# 2017 UNM-PNM Statewide High School Mathematics Contest II Problems/Problem 10

## Problem

Newton’s method applied to the equation $f(x) = x^3-x$ takes the form of the iteration $x_{n+1} =x_n-\frac{(x_n)^3-x_n}{3{x_n}^2-1} , n = 0,1,2,\ldots$

(a) What are the roots of $f(x) = 0$?

(b) Study the behavior of the iteration when $x_0 > \frac{1}{\sqrt{3}}$ to conclude that the sequence $\{x_0,x_1,\ldots\}$ approaches the same root as long as you choose $x_0 > \frac{1}{\sqrt{3}}$. It may be helpful to start with the case $x_0>1$.

(c) Assume $-\alpha < x_0 < \alpha$. For what number $\alpha$ does the sequence always approach $0$?

(d) For $x_0 \in(\alpha,\frac{1}{\sqrt{3}})$ the sequence may approach either of the roots $\pm x^{*}$. Can you ﬁnd an (implicit) expression that can be used to determine limits $a_i$ and $a_{i+1}$ such that if $x0 \in (a_i,a_{i+1})$ then the sequence approaches $(-1)^i{x^{*}}$. Hint:$a_1 = \frac{1}{\sqrt{3}}, a_i > a_{i+1}$ and $a_i$ approaches $\frac{1}{\sqrt{5}}$ when $i$ becomes large.

## Solution

(a) The roots are $(-1,0,1)$.

(b) First consider $x_0 > 1$. Let $x_{n+1} = 1 + \epsilon$ and $x_n = 1 + \delta$ with $\delta > 0$. The iteration gives $0 <\frac{\epsilon}{\delta} < \frac{2}{3}$. Next consider $\frac{1}{\sqrt{3}} < x_0 < 1$. As the signs of the numerator and denominator in the rational part of the iteration does not change on the interval under consideration we ﬁnd that $x_1 > 1$. Finally, $x_0 = 1$ produces $x_1 = 1$.

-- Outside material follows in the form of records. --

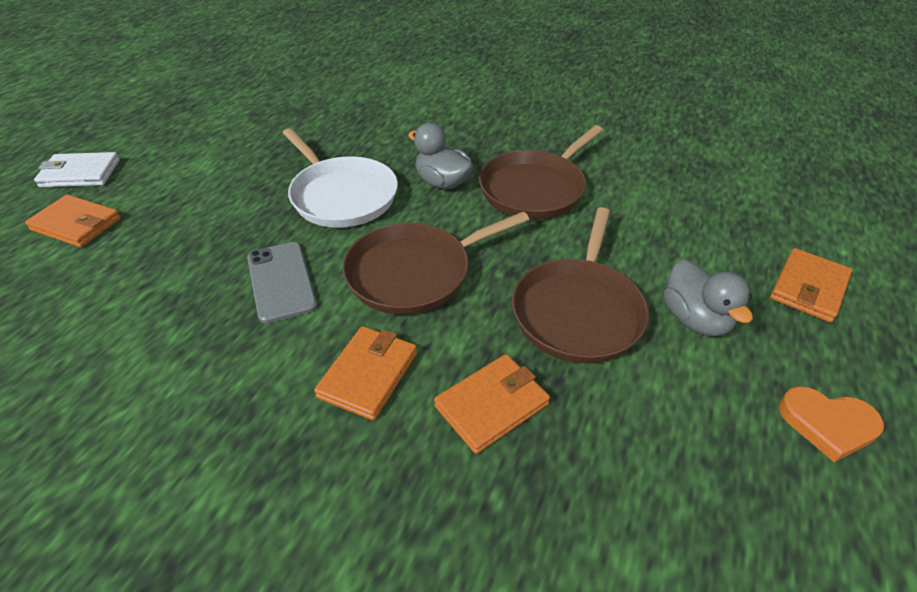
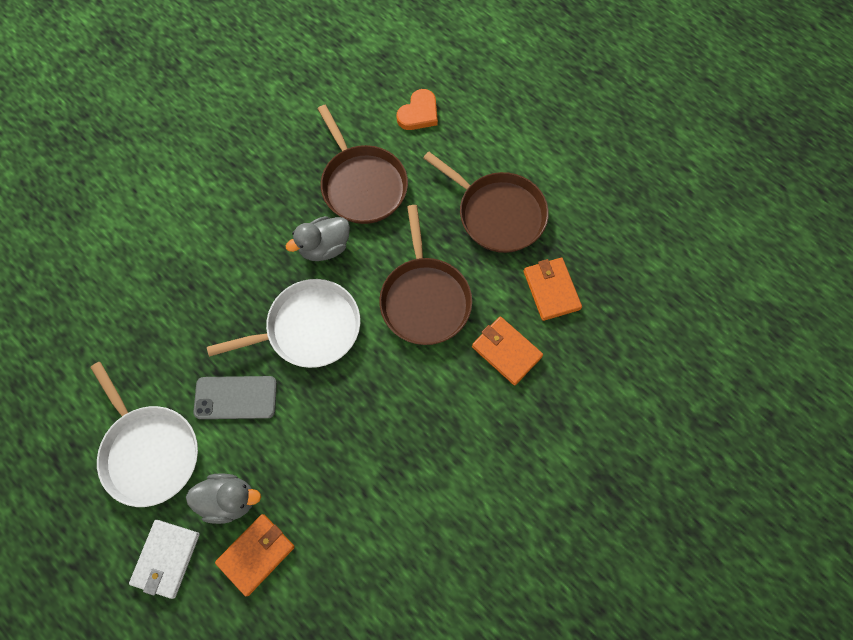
camera: 70 degrees left, 25 degrees up
grey phone [247,242,317,324] -> grey phone moved to [193,376,277,419]
grey duck [664,259,753,336] -> grey duck moved to [186,473,261,524]
orange wallet [770,248,852,323] -> none
orange heart [779,386,884,462] -> orange heart moved to [396,89,438,130]
none -> white pan [90,362,198,507]

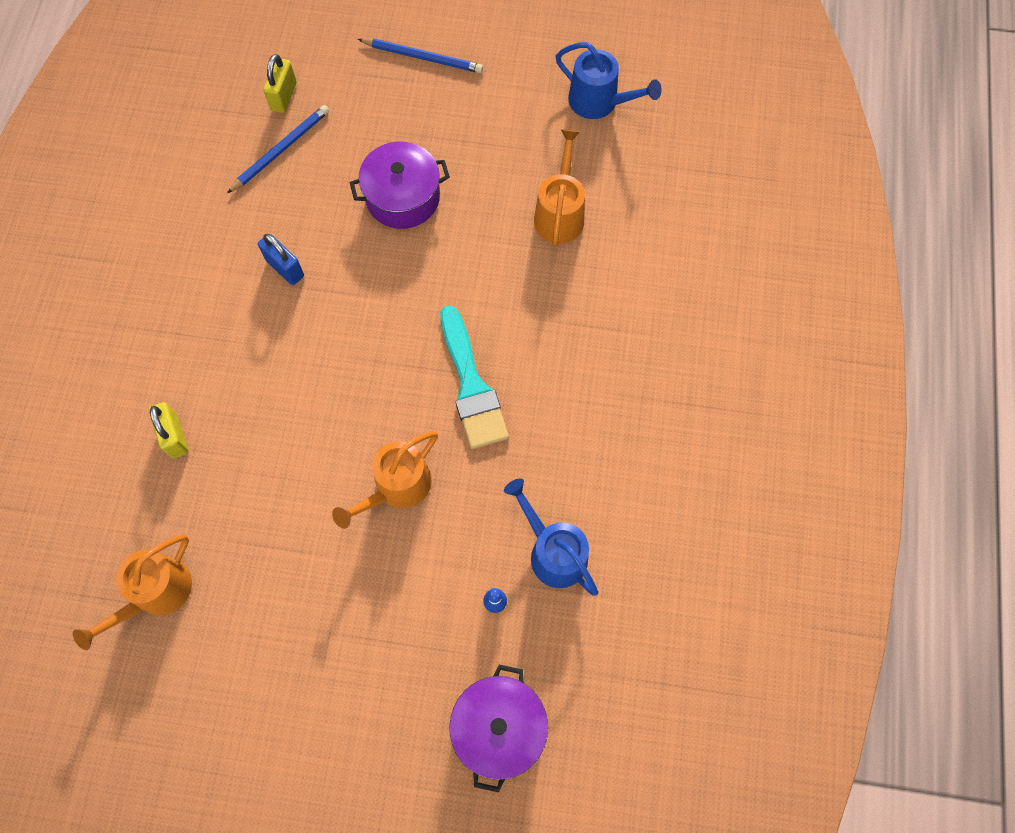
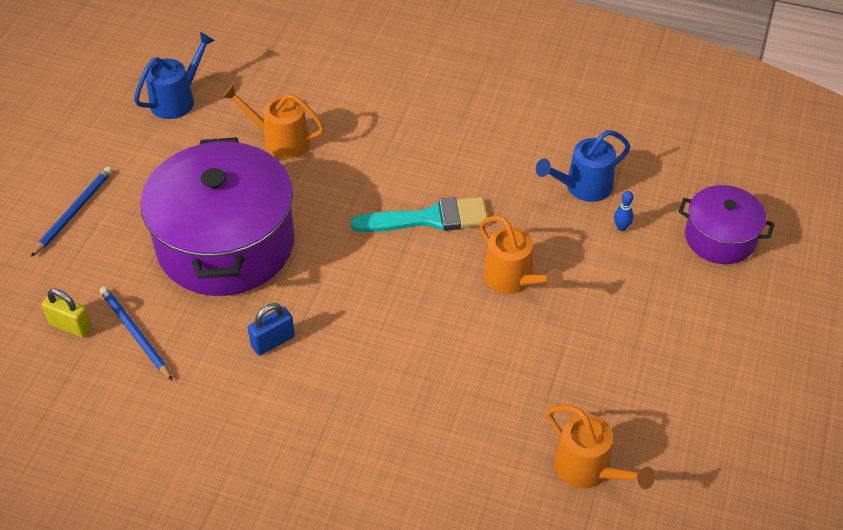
camera: 80 degrees left, 20 degrees down
yellow padlock [149,402,188,458] -> none
purple pot [350,142,450,229] -> purple pot [140,137,295,296], size x1.92

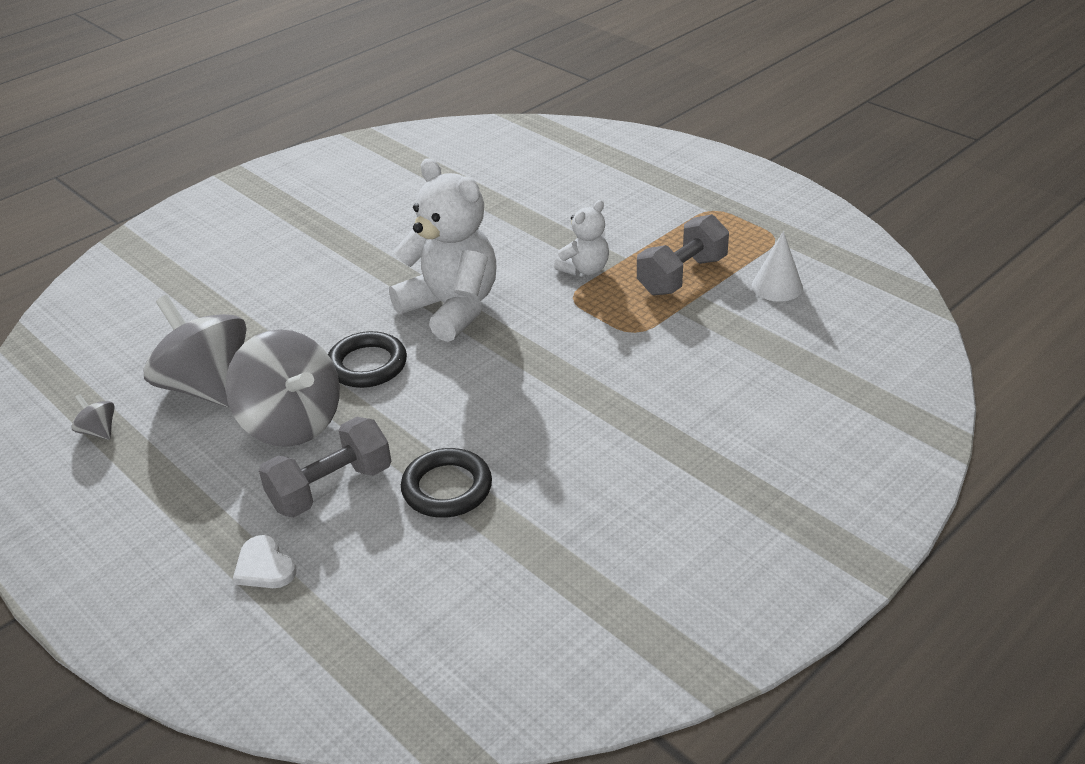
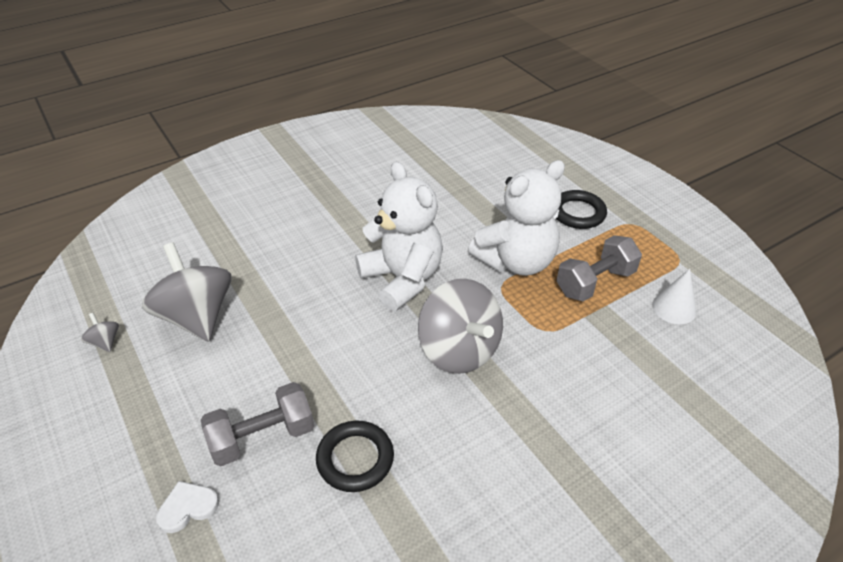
camera: 10 degrees right, 5 degrees up
grey spinning top [226,329,340,447] -> grey spinning top moved to [418,279,503,374]
white heart [233,535,297,588] -> white heart turned 90 degrees clockwise [156,481,219,533]
black ring [328,331,407,388] -> black ring moved to [556,190,607,229]
white teddy bear [554,200,609,276] -> white teddy bear [468,160,565,276], size x1.93

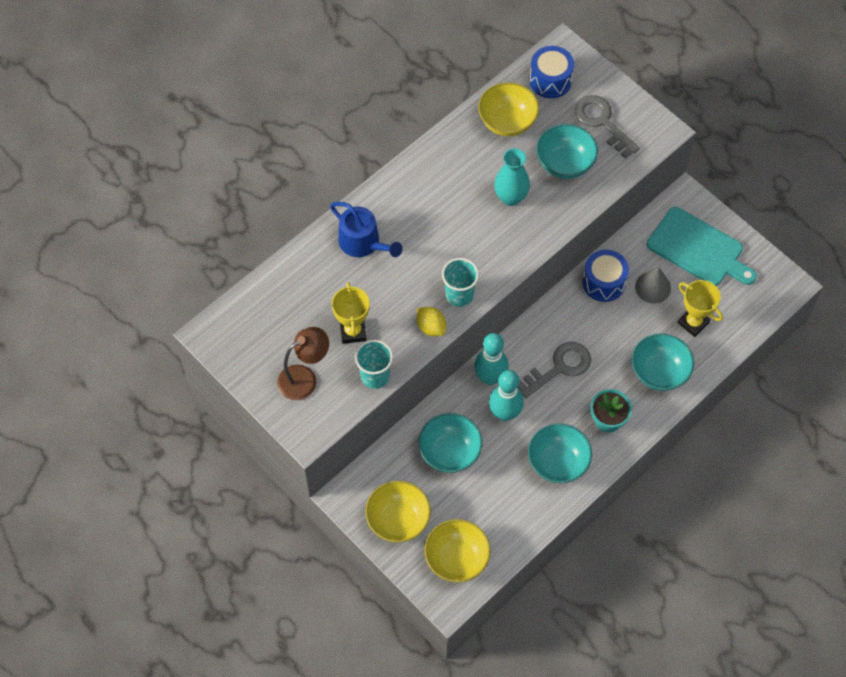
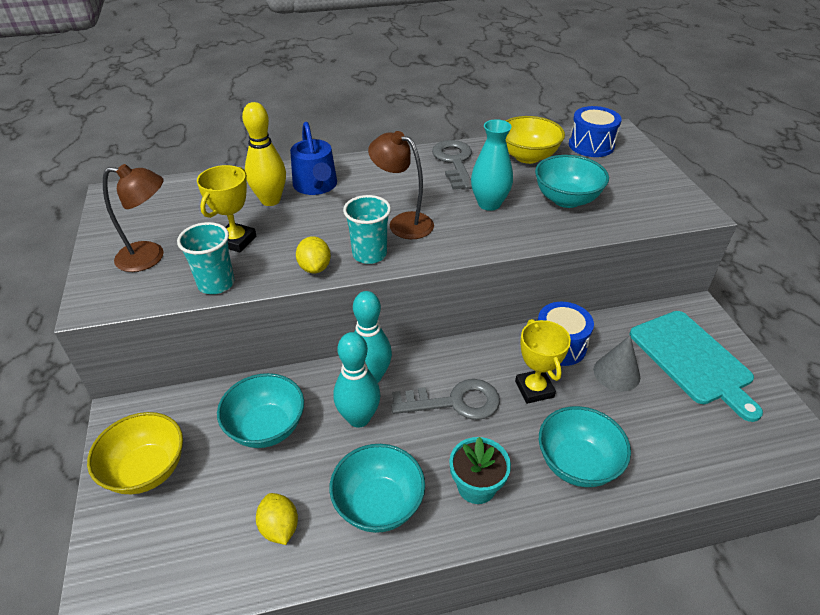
camera: 30 degrees right, 20 degrees down
yellow bowl [424,519,491,582] -> none
grey key [575,95,640,158] -> grey key moved to [432,140,472,190]
yellow trophy [677,280,723,337] -> yellow trophy moved to [515,319,571,404]
none -> yellow bowling pin [242,102,286,206]
none -> yellow lemon [256,493,298,545]
none -> brown lamp [368,131,434,239]

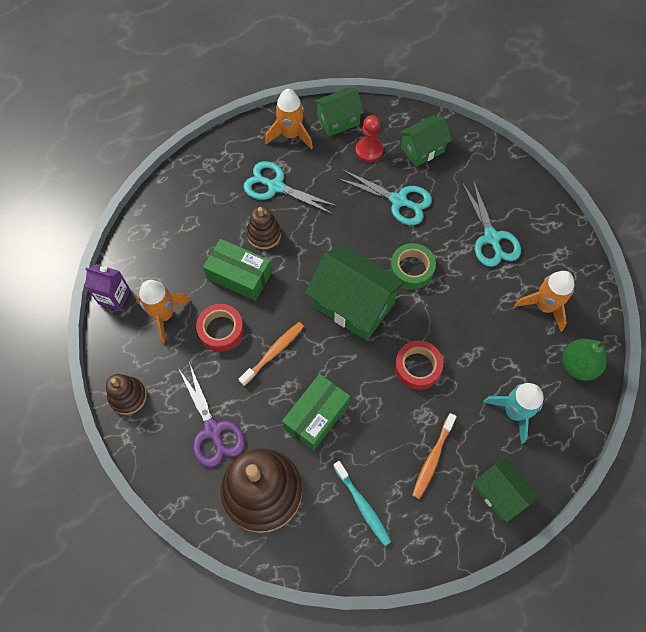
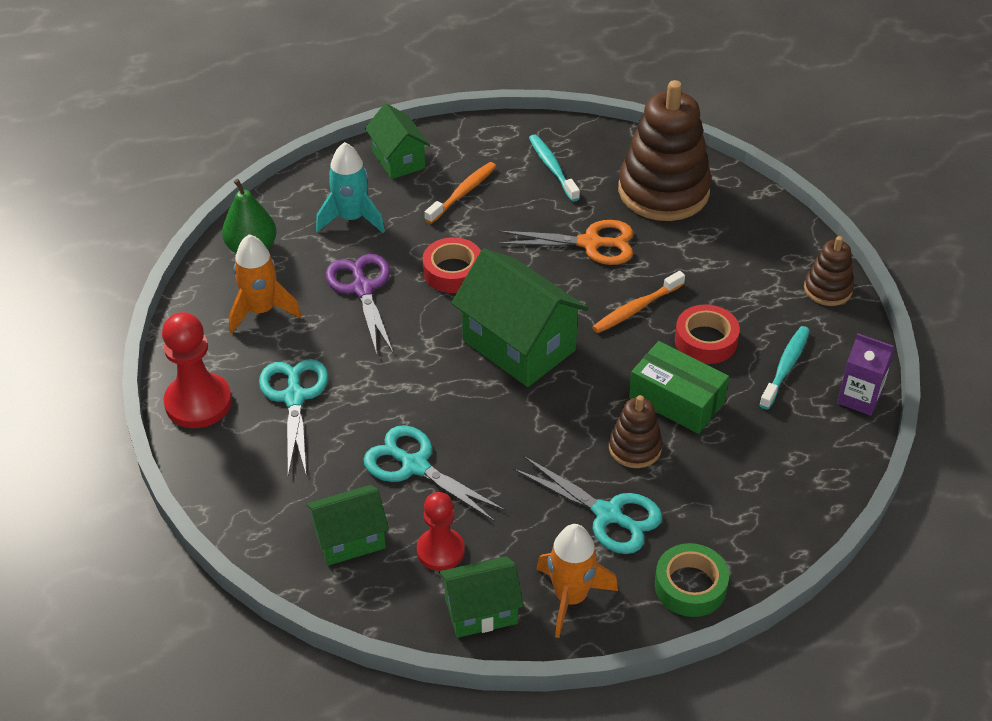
camera: 170 degrees left, 20 degrees down
orange rocket [136,280,191,343] -> turquoise toothbrush [759,326,810,409]
purple scissors [178,362,245,467] -> purple scissors moved to [325,254,393,355]
green box [282,374,350,451] -> orange scissors [497,220,633,265]
green tape [390,243,436,289] -> green tape moved to [655,543,729,617]
none -> red pawn [162,312,232,428]

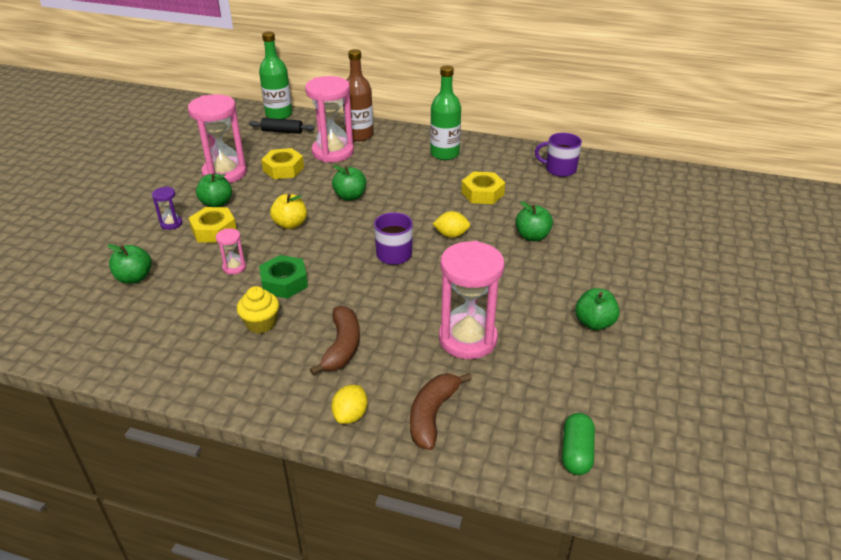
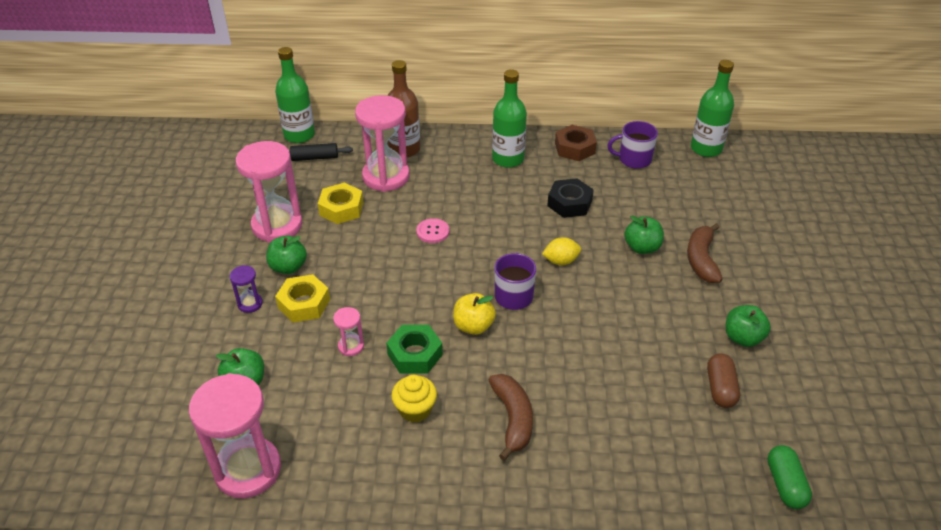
camera: 15 degrees left, 5 degrees up
yellow apple [270,194,307,229] -> yellow apple moved to [453,293,496,335]
yellow lemon [331,385,368,424] -> none
green apple [332,165,366,201] -> pink button [416,218,449,243]
brown banana [410,373,472,450] -> brown banana moved to [687,223,722,283]
pink hourglass [439,241,504,359] -> pink hourglass moved to [189,373,281,498]
yellow nut [461,171,505,204] -> black nut [547,178,594,218]
none -> brown nut [555,125,597,161]
none -> green bottle [691,60,734,157]
none -> brown capsule [707,353,740,408]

To answer (c), rewrite the iteration as$x_{n+1} =-\frac{2(x_n)^3}{1-3(x_n)^2 }$, and note that for $0<=x_0 < \frac{1}{\sqrt{3}}$ the next iterate will be non-positive. Insisting that $-x_0 < x_1 <= 0$, so that $x_1$ will be closer to zero than $x_0$ gives the limiting case $x_1 =-x_0$, or $\alpha (1-3\alpha^2) =-2\alpha^3$, which has the solution $\alpha = \frac{1}{\sqrt{5}}$.

Finally the implicit recurrence in (d) is obtained by running Newton backwards $a_i-\frac{a_i^3-a_i}{3a_i^2-1}$ = $-a_{i-1}, a_1 = \frac{1}{\sqrt{3}},\ldots,a_{\infty}= \frac{1}{\sqrt{5}}$.